The Skillgates: “I’m a Lover” tra energia notturna e movimento urbano

“I’m a Lover” rappresenta un nuovo passo nel percorso musicale di The Skillgates, un singolo che unisce dinamismo e riflessione, energia rock e melodia. Il brano racconta un amore inteso come impulso vitale, come spinta a muoversi attraverso la città e dentro se stessi, piuttosto che come sentimento convenzionale. La band trasforma un’esperienza personale in un racconto universale, dove ritmo e immagini urbane diventano metafore di libertà e autenticità.
L’atmosfera del brano è notturna e pulsante. Le chitarre creano tensione e movimento, il basso sostiene l’insieme, mentre la batteria scandisce il tempo con precisione, dando al pezzo un carattere immediato e avvolgente. Il testo evoca luci al neon, strade percorse di notte e una tensione tra introspezione e vitalità, raccontando il desiderio di perdersi e ritrovarsi nella confusione della città. Il ritornello, diretto e memorabile, consolida la dimensione emotiva del brano, trasformandolo in un piccolo inno alla libertà personale.
Il singolo anticipa due date live attese: il 20 dicembre al Defrag di Roma e il 14 gennaio al Doolin Pub di Latina. Entrambe le occasioni permetteranno al pubblico di percepire l’energia di “I’m a Lover” nella sua dimensione più viscerale, confermando l’importanza della dimensione live nella musica dei Skillgates.

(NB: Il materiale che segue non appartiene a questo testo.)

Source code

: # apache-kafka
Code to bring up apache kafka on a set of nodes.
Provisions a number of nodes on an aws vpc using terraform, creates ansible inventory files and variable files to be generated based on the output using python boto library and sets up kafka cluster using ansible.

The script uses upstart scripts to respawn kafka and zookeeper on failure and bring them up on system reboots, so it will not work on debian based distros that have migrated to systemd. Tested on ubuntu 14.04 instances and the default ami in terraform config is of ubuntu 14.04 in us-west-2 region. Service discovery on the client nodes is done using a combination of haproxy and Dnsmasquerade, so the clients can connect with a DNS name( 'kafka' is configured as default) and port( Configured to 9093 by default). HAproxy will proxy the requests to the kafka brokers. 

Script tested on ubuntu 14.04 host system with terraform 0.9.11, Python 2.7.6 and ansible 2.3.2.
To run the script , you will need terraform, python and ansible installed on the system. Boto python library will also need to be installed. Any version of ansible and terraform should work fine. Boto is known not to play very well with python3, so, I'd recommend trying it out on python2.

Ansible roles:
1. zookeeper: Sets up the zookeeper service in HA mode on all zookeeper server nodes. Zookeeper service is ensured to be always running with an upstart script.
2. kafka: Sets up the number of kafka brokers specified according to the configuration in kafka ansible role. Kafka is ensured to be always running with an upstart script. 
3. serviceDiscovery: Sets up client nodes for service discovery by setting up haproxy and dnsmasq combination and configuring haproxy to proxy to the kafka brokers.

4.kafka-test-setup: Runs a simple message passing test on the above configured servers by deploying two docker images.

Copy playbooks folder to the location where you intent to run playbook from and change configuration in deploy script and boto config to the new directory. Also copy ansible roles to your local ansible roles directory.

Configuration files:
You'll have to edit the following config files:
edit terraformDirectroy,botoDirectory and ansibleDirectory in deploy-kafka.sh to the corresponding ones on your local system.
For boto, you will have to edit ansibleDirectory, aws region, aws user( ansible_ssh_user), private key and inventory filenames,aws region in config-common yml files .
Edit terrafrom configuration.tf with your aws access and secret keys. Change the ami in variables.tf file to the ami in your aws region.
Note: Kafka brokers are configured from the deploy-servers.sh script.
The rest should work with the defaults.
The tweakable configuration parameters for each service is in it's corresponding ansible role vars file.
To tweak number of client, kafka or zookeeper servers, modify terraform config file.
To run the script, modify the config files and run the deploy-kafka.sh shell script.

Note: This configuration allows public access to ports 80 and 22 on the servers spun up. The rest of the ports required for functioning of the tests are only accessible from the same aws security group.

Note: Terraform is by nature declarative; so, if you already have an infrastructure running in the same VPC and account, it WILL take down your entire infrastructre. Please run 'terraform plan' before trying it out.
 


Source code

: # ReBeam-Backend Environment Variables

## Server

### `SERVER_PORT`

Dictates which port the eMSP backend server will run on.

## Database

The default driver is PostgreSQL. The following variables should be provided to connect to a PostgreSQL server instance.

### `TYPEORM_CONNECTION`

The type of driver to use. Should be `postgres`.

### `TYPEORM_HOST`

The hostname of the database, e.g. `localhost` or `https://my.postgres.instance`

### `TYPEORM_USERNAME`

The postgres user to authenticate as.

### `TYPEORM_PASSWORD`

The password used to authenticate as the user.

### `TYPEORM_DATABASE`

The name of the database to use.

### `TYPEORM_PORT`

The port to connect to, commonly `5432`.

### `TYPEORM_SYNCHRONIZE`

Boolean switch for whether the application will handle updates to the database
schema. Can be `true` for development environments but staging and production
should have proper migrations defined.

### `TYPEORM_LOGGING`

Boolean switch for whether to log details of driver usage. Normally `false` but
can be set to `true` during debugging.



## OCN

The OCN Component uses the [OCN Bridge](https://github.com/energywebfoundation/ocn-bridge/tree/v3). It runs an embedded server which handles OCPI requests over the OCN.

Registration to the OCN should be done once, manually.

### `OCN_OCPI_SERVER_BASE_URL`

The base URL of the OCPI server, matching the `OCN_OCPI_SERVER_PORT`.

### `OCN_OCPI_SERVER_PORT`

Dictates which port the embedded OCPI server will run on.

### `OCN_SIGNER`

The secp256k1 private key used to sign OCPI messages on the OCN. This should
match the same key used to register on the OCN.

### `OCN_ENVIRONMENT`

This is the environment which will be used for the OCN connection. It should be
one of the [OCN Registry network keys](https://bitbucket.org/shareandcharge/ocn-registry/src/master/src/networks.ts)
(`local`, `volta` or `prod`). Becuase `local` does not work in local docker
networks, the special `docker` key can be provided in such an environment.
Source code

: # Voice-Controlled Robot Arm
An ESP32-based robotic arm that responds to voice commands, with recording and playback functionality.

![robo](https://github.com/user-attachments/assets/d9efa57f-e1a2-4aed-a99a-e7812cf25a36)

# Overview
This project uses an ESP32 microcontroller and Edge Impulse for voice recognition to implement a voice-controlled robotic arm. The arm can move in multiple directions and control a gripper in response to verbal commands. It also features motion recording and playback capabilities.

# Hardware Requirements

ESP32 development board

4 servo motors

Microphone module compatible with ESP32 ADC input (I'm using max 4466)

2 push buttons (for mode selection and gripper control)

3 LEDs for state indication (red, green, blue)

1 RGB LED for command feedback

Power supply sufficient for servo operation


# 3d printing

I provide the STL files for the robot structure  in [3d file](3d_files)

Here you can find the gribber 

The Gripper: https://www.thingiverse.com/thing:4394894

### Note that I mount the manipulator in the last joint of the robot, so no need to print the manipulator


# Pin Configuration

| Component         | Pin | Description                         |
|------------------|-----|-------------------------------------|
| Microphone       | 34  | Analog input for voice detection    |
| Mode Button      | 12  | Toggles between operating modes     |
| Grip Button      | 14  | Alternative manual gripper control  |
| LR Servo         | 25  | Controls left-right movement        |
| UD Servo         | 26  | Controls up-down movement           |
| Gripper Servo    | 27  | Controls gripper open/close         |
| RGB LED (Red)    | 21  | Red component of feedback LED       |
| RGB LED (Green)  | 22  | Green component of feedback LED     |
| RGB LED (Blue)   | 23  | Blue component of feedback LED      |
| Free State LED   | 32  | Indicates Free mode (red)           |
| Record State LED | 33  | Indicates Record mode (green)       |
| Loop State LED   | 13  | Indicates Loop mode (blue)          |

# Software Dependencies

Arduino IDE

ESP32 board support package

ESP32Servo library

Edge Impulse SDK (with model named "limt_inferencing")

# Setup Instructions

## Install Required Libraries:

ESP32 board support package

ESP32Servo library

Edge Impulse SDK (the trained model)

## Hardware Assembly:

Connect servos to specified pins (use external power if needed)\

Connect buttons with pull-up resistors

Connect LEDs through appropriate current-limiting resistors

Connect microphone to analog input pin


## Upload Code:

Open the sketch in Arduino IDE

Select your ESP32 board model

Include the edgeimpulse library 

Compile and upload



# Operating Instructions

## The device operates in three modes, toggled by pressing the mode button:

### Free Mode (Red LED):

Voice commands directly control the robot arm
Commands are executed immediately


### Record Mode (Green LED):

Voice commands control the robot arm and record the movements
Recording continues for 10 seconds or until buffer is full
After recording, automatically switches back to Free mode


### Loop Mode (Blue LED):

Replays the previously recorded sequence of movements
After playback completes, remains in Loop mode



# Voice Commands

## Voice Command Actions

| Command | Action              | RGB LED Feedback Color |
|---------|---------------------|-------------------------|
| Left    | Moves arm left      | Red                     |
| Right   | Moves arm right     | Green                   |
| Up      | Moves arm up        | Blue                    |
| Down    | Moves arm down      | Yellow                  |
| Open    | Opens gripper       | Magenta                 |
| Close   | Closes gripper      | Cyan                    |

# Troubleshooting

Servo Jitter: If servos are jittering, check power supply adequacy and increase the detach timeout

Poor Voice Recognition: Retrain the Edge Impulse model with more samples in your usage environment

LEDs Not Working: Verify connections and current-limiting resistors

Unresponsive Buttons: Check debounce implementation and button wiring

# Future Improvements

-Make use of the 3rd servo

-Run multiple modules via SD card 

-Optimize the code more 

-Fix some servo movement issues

“I’m a Lover” si presenta come una dichiarazione d’intenti. Che cosa volevate affermare con questa nuova uscita?

Che siamo in movimento, che non abbiamo paura di cambiare pelle e che la nostra musica oggi vuole essere libera, diretta e profondamente sincera.

L’immaginario della metropoli attraversa tutta la canzone. Come avete trasformato quelle suggestioni in scelte musicali concrete?

Abbiamo scelto ritmiche pulsanti, un sound aperto e una produzione che lasciasse spazio alle “luci” sonore, come se ogni strumento riflettesse qualcosa della città.

Il ritornello parla di cadute e ripartenze. Che tipo di percorso emotivo volevate evocare attraverso queste immagini?

Un percorso realistico: nessun cammino è lineare. Volevamo raccontare il fatto che spesso proprio le cadute ci riportano in movimento, e che l’amore — in senso ampio — è una delle forze che ci rimette in piedi.

Il sound unisce elementi rock e una forte componente melodica. Quanto questo equilibrio rappresenta il vostro modo di scrivere oggi?

Molto. È diventato il nostro punto fermo: un rock moderno, sporco quanto basta, ma con melodie che restano. È la formula che oggi ci rappresenta meglio.

Il brano trasmette dinamismo, quasi un continuo muoversi. Da dove nasce questa centralità del movimento nella vostra musica?

Dalla nostra esperienza personale: siamo in una fase di cambiamento, piena di strade nuove. Il movimento è il simbolo di questo periodo e inevitabilmente entra nella musica.